- [PASSAGE SHOWN]:
▶
My studio is my happy place. In any other room, the chaos would drive me crazy—but somehow, being amongst ten different projects all in various stages of completion makes me happy. I love seeing colors and textures and ideas germinating all over the place.

I’ve always tried to have a space carved out for creating, for doing artwork (or should I say artplay?). It was actually my son who taught me the importance of having a space for works in progress. When he was about 4 years old, he spent many days, maybe weeks, working on a kingdom of combined materials: legos, Lincoln logs, matchbox cars, miniature animals, and more. It was an amazing creation. It took up a large portion of our family room and was magnificent. I wish I had taken a photo. I kept stepping over it as I walked through the family room numerous times a day. But my spouse was not very supportive of messes, so one day, while Nick was at school, I decided it was time I cleaned it up. Oh, how I wish I hadn’t! He looked at me with such a heartbroken and betrayed look. I felt like the worst mother in the world. I promised myself: never again. So we built huge, child-level creation tables covered in tile and put them in the basement. I promised my kids that anything on those tables would remain untouched. It was a dedicated space to create.
◀
- [EXCERPTED RECORDS]:
▶
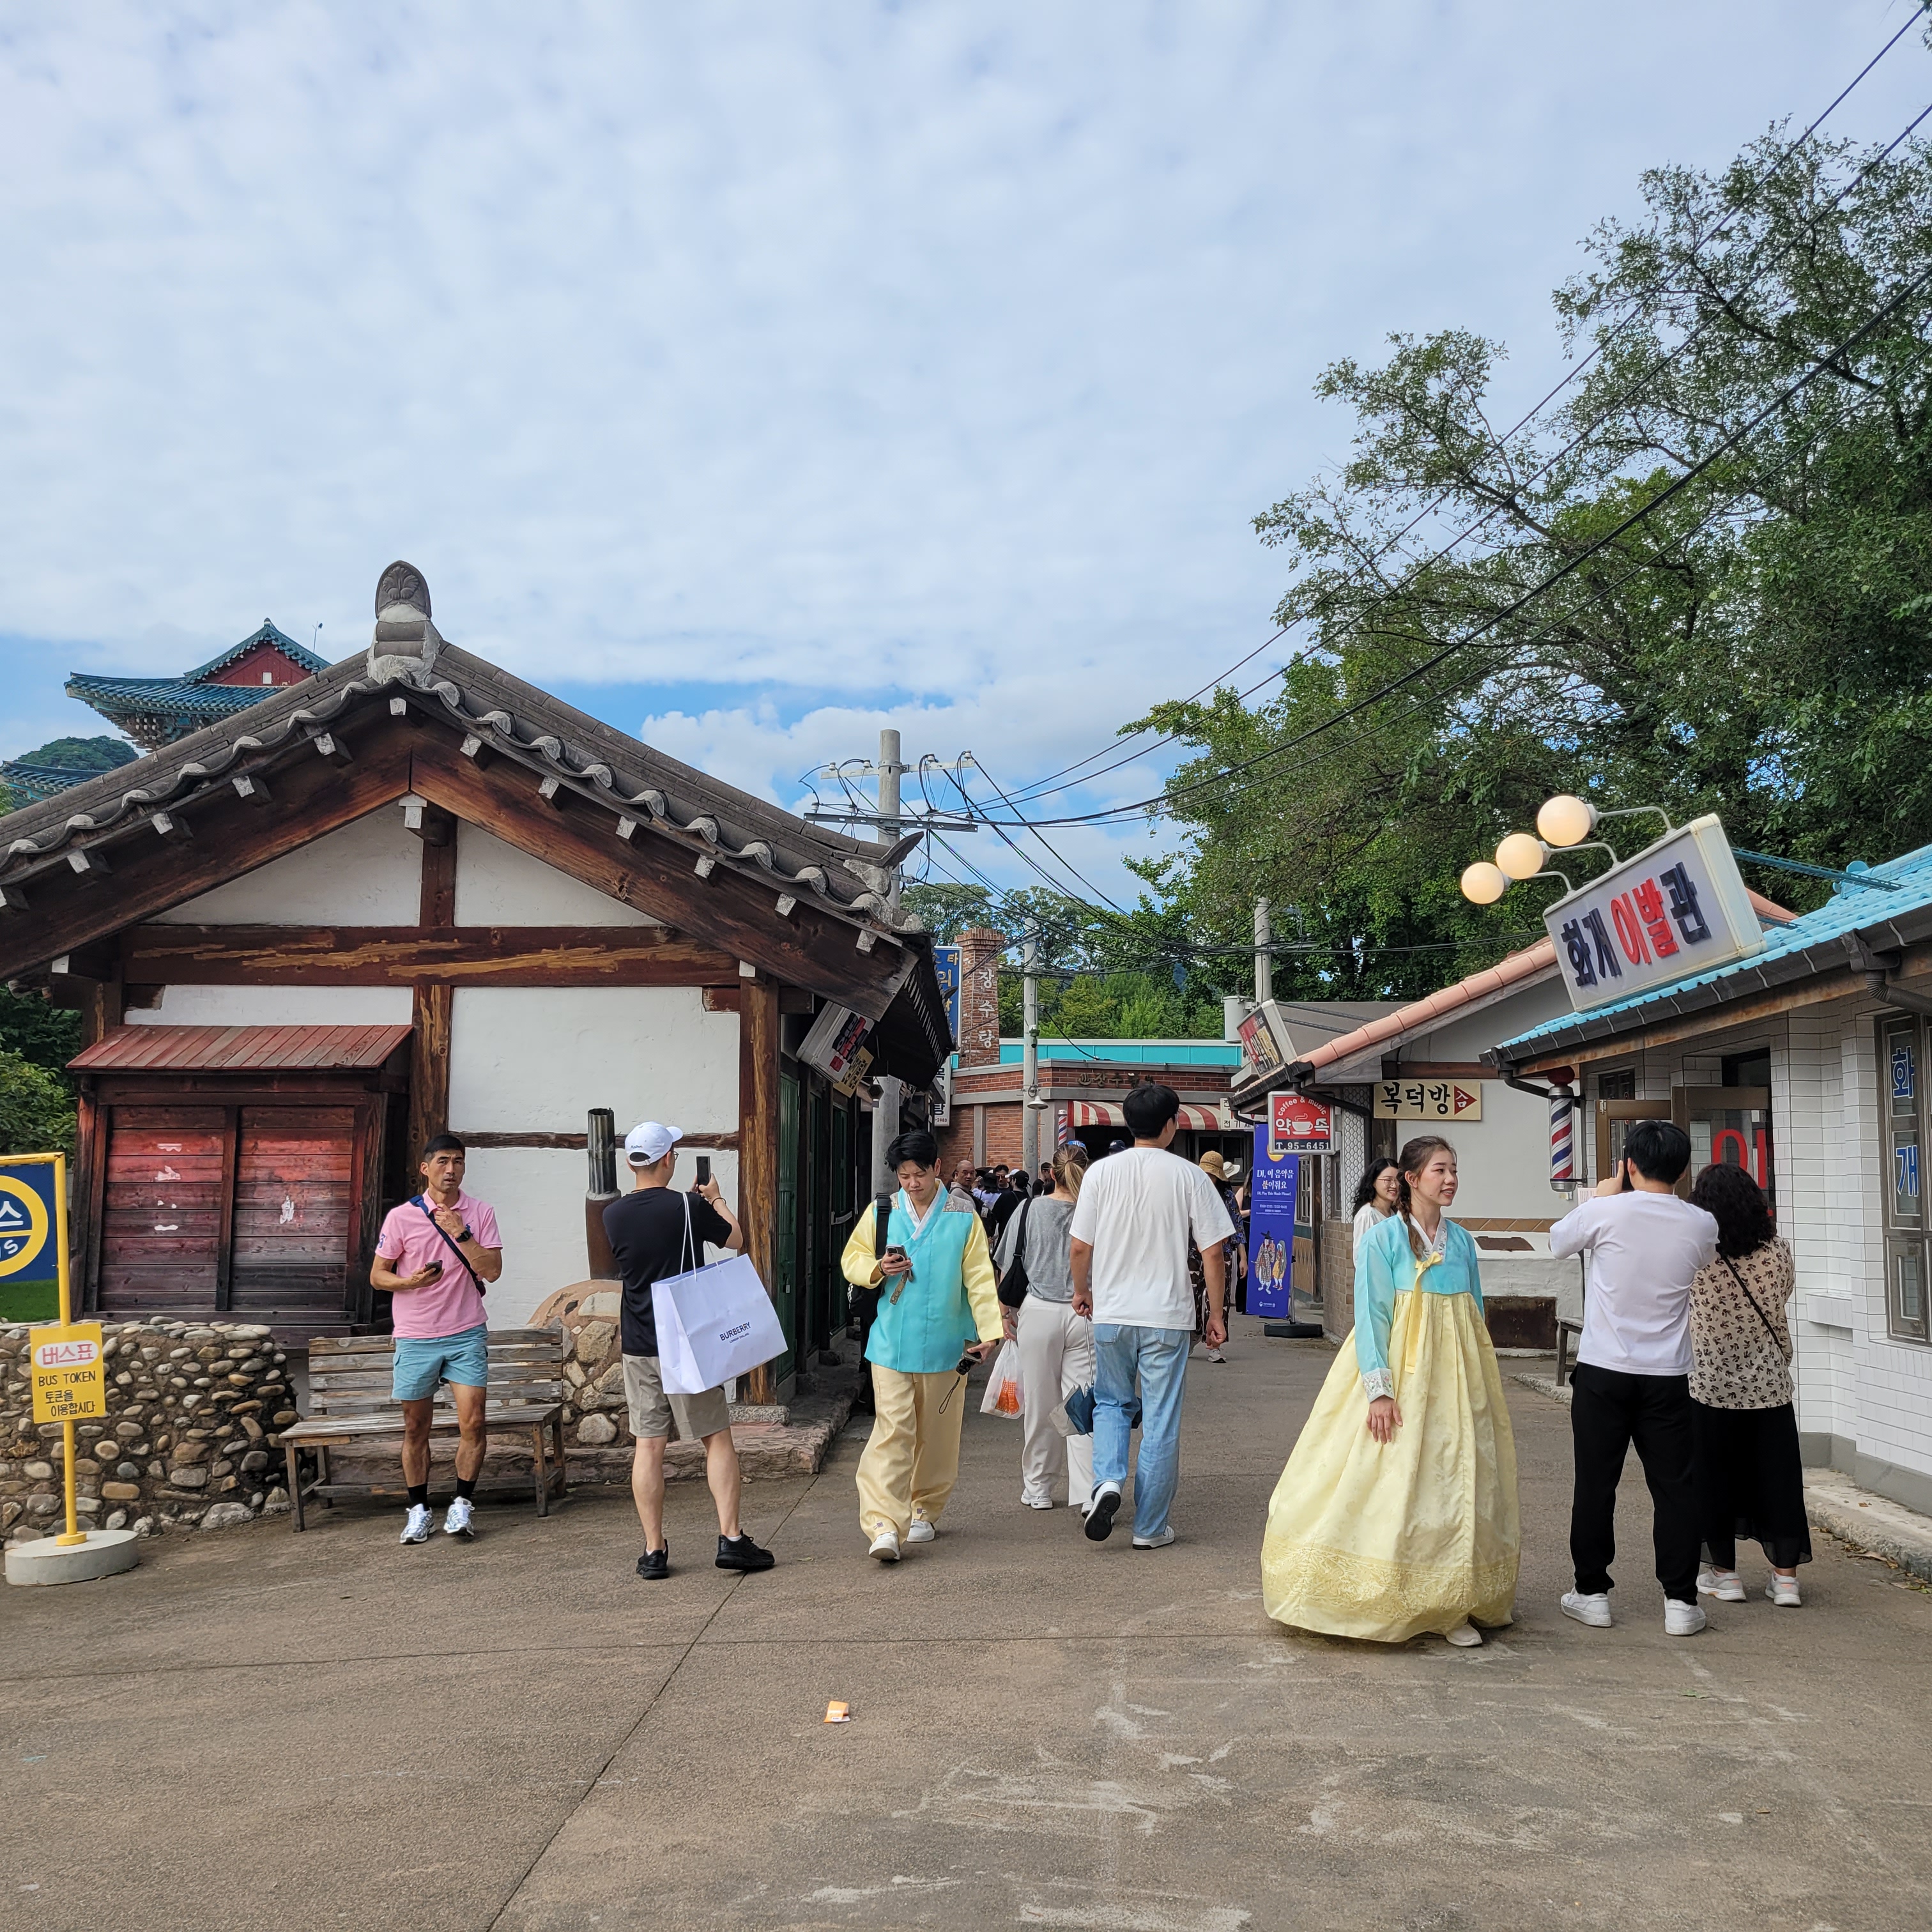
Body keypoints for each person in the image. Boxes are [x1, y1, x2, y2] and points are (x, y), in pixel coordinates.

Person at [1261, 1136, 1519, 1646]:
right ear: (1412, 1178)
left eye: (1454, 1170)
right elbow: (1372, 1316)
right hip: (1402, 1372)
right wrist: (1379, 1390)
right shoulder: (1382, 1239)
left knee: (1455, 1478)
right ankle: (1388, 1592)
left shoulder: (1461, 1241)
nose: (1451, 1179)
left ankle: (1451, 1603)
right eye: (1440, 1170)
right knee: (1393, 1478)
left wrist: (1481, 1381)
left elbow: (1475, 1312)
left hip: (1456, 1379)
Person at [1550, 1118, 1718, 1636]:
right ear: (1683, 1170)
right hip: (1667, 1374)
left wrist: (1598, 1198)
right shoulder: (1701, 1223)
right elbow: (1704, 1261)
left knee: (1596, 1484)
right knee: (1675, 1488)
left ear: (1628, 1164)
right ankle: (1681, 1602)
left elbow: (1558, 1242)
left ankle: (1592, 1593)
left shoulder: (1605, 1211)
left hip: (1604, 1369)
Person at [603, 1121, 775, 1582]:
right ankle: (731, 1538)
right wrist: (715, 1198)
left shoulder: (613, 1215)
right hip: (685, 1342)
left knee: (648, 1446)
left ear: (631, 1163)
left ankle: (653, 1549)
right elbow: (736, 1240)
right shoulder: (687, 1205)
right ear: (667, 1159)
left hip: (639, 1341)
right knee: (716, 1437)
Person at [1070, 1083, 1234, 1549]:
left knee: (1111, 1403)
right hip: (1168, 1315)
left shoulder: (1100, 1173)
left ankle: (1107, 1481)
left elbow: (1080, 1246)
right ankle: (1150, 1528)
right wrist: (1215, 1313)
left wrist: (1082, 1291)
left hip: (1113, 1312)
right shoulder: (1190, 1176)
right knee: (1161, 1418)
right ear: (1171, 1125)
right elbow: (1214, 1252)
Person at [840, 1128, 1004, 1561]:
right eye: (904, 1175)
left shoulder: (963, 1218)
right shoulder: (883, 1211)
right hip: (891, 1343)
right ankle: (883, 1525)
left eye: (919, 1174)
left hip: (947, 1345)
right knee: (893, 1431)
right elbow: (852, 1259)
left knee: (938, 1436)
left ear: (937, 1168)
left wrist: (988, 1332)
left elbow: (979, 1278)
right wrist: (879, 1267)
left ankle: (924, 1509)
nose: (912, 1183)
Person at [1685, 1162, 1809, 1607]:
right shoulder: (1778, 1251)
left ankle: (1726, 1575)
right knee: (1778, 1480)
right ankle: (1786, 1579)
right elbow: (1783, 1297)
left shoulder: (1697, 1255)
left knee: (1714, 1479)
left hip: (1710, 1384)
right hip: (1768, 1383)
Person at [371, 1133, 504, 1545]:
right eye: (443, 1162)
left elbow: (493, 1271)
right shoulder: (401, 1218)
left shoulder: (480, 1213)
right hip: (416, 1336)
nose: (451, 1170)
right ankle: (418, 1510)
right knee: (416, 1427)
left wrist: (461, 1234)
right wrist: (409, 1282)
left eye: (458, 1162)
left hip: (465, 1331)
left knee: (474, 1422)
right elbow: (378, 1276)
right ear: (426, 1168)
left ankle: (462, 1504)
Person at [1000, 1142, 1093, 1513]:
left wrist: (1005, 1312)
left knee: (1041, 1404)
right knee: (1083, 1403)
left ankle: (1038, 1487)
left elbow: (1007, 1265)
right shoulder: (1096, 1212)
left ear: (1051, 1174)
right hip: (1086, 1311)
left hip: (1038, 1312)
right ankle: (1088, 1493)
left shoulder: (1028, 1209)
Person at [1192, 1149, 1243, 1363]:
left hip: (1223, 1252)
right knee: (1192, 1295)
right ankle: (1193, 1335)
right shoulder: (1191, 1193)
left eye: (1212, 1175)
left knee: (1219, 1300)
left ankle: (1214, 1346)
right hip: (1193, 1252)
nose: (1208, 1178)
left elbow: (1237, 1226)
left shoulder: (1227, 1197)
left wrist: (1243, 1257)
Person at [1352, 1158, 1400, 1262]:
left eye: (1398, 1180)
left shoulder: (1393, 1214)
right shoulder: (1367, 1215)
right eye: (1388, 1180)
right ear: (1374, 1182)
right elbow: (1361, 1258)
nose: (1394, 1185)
◀
▶
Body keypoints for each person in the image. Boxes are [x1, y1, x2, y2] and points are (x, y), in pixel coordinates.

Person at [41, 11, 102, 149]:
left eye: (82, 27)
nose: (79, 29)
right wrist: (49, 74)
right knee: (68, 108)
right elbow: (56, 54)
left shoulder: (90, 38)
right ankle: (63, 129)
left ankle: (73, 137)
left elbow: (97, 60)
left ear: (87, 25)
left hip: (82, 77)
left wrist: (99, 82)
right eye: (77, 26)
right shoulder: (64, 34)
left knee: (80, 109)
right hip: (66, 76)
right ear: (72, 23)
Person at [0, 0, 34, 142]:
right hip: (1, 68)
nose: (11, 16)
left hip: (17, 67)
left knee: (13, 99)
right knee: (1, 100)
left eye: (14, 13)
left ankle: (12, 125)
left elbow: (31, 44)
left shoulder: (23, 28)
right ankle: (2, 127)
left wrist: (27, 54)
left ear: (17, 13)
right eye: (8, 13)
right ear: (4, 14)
◀
- [TASKS FOR THIS EXERCISE]:
a: Reproduce the studio passage from "My studio is" up to and including "over the place.", changing "studio" to "workroom".
b: Write what comes next in the studio passage, picking up after its final sentence.

- [TASK-BY-TASK RESULTS]:
a:
My workroom is my happy place. In any other room, the chaos would drive me crazy—but somehow, being amongst ten different projects all in various stages of completion makes me happy. I love seeing colors and textures and ideas germinating all over the place.

b:
When we moved and set up house again, I was conscious of having creation spaces for each of us. For myself, I first had a little corner in the family room and played alongside my kids. As my crafts grew, I moved to a larger corner in the basement. In my next house, half of my garage became my studio, though at the time, I was afraid to use the word “studio.” It sounded too formal, and it gave me a bad case of imposter syndrome. I was just playing around and having fun.

When I renovated my summer home in Maine to become my year-round home, I knew I needed an even bigger dedicated space for my artplay. I was lucky to be able to design a space exactly how and where I wanted it. It’s separate from my house so that I’m not distracted by household chores or phone calls, and so that when I can’t sleep, I can escape there in the middle of the night without disturbing anyone.

My studio is where I go to feel good, to work out difficult emotions, to feel like I’m doing important work, to feed my soul… to find myself.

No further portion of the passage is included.